**Deine Aufgabe**
Setze den Bericht über den Hausarrest gegen den früheren Vatikanbotschafter Jozef Wesolowski im Anschluss an seinen letzten Satz fort.

**Lesetext**
Vatikan stellt Erzbischof wegen Missbrauchsvorwurf unter Hausarrest

"Null Toleranz"

Der Vatikan hat einen ehemaligen Erzbischof unter Hausarrest gestellt. Der frühere Vatikanbotschafter in der Dominikanischen Republik, Josef Wesolowski, soll in der Karibik mehrere Jungen sexuell missbraucht haben.

Autor/in:
Thomas Jansen
Jozef Wesolowski (dpa)
Jozef Wesolowski / ( dpa )

Die Kleinen fängt man und die Großen lässt man laufen - diesen Vorwurf bekam auch der Vatikan nicht selten zu hören, wenn es um die Ahndung sexuellen Missbrauchs ging: Einfachen Priestern lege man das Handwerk, Bischöfe, Erzbischöfe und Kardinäle hingegen blieben unbehelligt, meinte zuletzt auch das UN-Kinderschutzkomitee. Nun hat der vatikanische Staatsanwalt den früheren Botschafter des Heiligen Stuhls in der Dominikanischen Republik, Jozef Wesolowski (66), unter Hausarrest gestellt. Es ist das erste Mal, dass der Vatikan derart streng gegen einen Erzbischof und vatikanischen Staatsbürger vorgeht. Dem polnischen Geistlichen wird vorgeworfen, Minderjährige für sexuelle Handlungen bezahlt zu haben.

Der Hausarrest für Wesolowski ist das spektakulärste Beispiel für die "Null-Toleranz"-Politik im Kampf gegen sexuellen Missbrauch, die Franziskus von seinem Vorgänger Benedikt XVI. übernahm. Mit dieser Maßnahme habe der vatikanische Staatsanwalt den "ausdrücklichen Willen" des Papstes befolgt, heißt es in der Pressemitteilung des Heiligen Stuhls vom Dienstagabend. Franziskus wünsche, dass ein "derart schwerwiegender und delikater Fall ohne Verzögerungen und mit der rechten und notwendigen Strenge" behandelt werde. Ob der sich direkt in das Verfahren eingeschaltet hat, blieb unklar.

**Datenauszug**
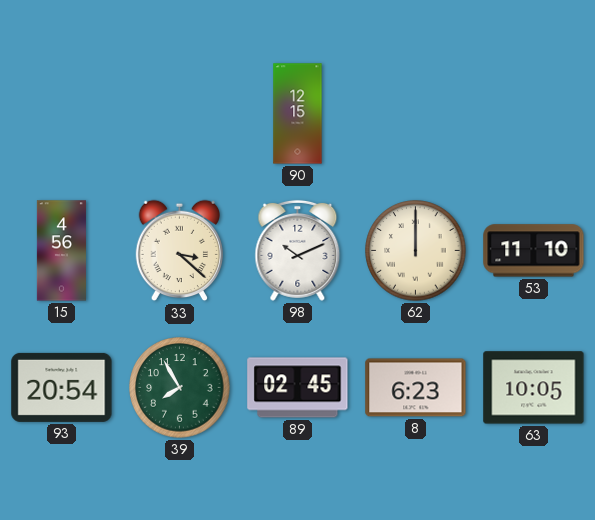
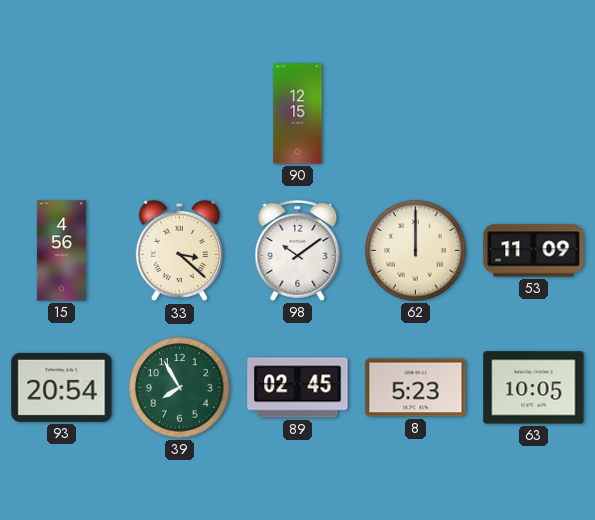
98: 10:11 -> 10:09
53: 11:10 -> 11:09
8: 6:23 -> 5:23
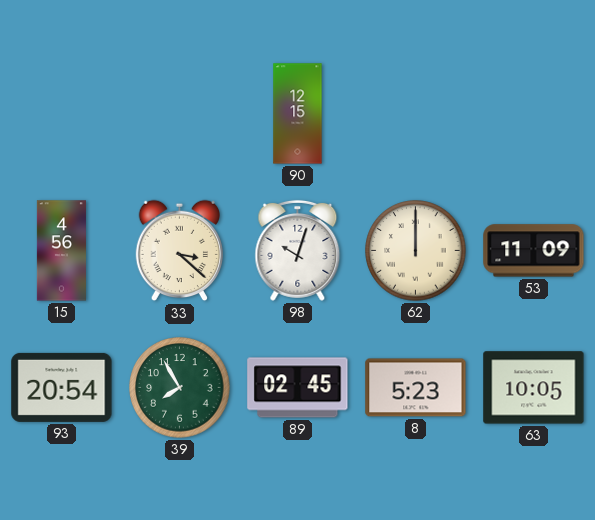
98: 10:09 -> 10:03
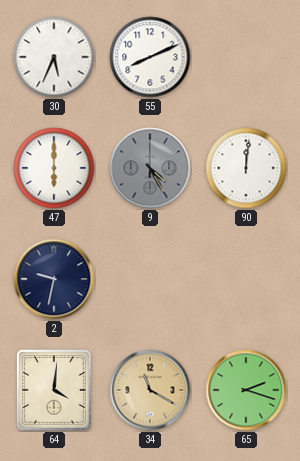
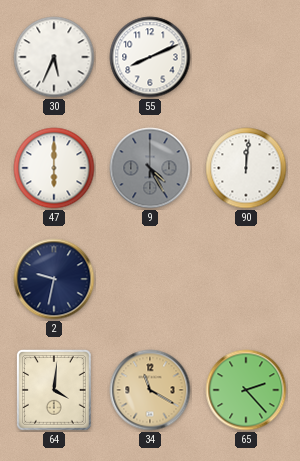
65: 2:18 -> 2:23
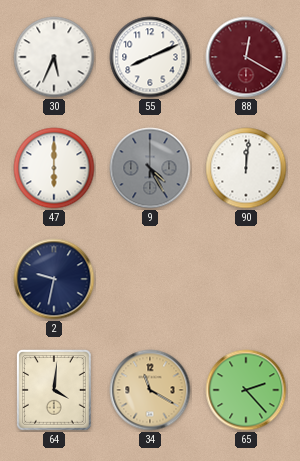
88: none -> 12:20
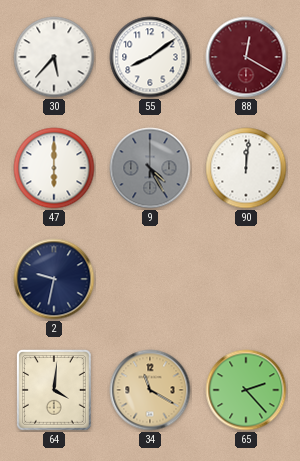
30: 5:34 -> 5:37
55: 8:11 -> 8:09
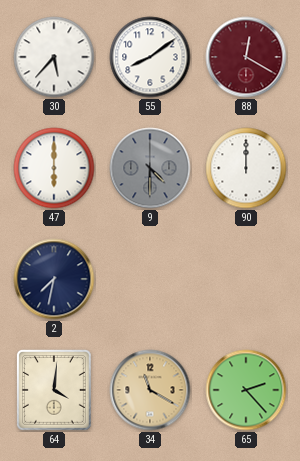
9: 4:25 -> 4:30
90: 12:01 -> 12:00
2: 9:32 -> 7:32
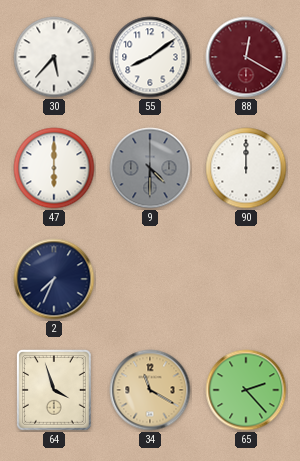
2: 7:32 -> 7:34
64: 4:01 -> 3:57
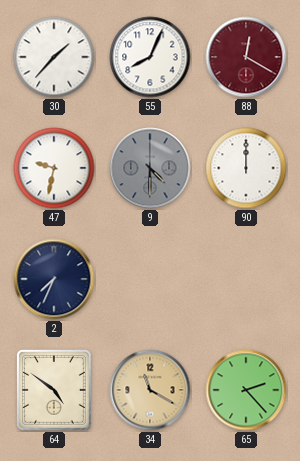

**Erwartete Ausgabe**
Keine Auslieferung

Wesolowski wird vorgeworfen, in der Dominikanischen Republik zwischen 2008 und 2013 Jungen sexuell missbraucht zu haben. Im Sommer 2013 berichtete darüber erstmals ein privater Fernsehsender der Dominikanischen Republik über die Anschuldigungen. Demnach soll Wesolowski unter anderem an einem Strand Minderjährige für sexuelle Handlungen bezahlt haben.

Groß war die Aufregung, als der Vatikan den Botschafter im August 2013 nach Rom beorderte und unter Berufung auf seine Immunität nicht an die Dominikanische Republik und an Polen ausliefern wollte. Die Kirchenleitung sah sich dem Vorwurf ausgesetzt, sie wolle Wesolowski einer Strafe entziehen. Der Vatikan versicherte hingegen, dass Wesolowski von der eigenen Justiz der Prozess gemacht werde. Es gebe im Kampf gegen sexuellen Missbrauch für niemanden Privilegien, sagte der Papst Ende Mai. Im Juli traf er im Gästehaus Santa Marta erstmals mit sechs Missbrauchsopfern zusammen. Zuvor hatte er im Januar eine Kinderschutzkommission eingerichtet.

Der Fall Wesolowski ist ohne Vorbild. Beim Wiener Kardinal Hans Hermann Groer (1919-2003) etwa, dem ebenfalls sexueller Missbrauch vorgeworfen wurde, verzichtete der Vatikan in den 1990er Jahren auf rechtliche Schritte - gegen den Willen des damaligen Präfekten der vatikanischen Glaubenskongregation, Kardinal Joseph Ratzinger. Der belgische Bischof Roger Vangheluwe, der 2010 wegen sexuellen Missbrauchs seines Neffen zurücktrat, konnte vom Vatikan nicht mehr juristisch belangt werden, weil das Vergehen zu diesem Zeitpunkt nach dem Kirchenrecht schon verjährt war.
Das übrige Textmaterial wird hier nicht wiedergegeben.